The Green-Tao theorem states that for every $n$, there is an arithmetic sequence of length $n$ consisting of primes.
For primes, $p$, let $P(p)$ be the maximum length of an arithmetic progression of primes whose least element is $p$.
Is it known whether $P(p)=p$ for every prime?
(This clearly generalizes the Green-Tao theorem, asserting that long progressions show up "as soon as possible." Note that $P(p) \leq p$ by viewing the progression mod $p$.)
Best Answer
Yes, this is unknown; it is even unknown (as GH from MO suspected in a comment) whether $P(p) \ge 3$ always. An equivalent statement to $P(p) \ge 3$ is that there exists an integer $x>0$ such $p+x$ and $p+2x$ are both prime.
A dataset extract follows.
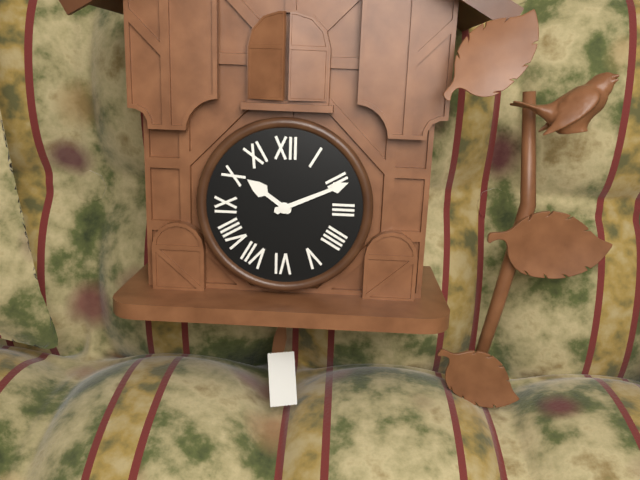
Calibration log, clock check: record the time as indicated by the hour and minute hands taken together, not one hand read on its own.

This is a twin-prime-like problem: nobody has ever proved a statement saying that two fixed linear polynomials $ax+b$ and $cx+d$ are infinitely often simultaneously prime, or even that they must generally be simultaneously prime once. (The Green-Tao theorem converts into a statement about linear polynomials $x,x+d,x+2d,...$ in two variables $x$ and $d$; when we fix $p$ here, we have only one variable.)
On the other hand, the prime $k$-tuples conjecture does imply that $P(p)=p$ for every prime $p$: the corresponding polynomials are $p+x,\dots,p+(p-1)x$, and these polynomials form an admissible set (their product is not identically zero modulo any prime).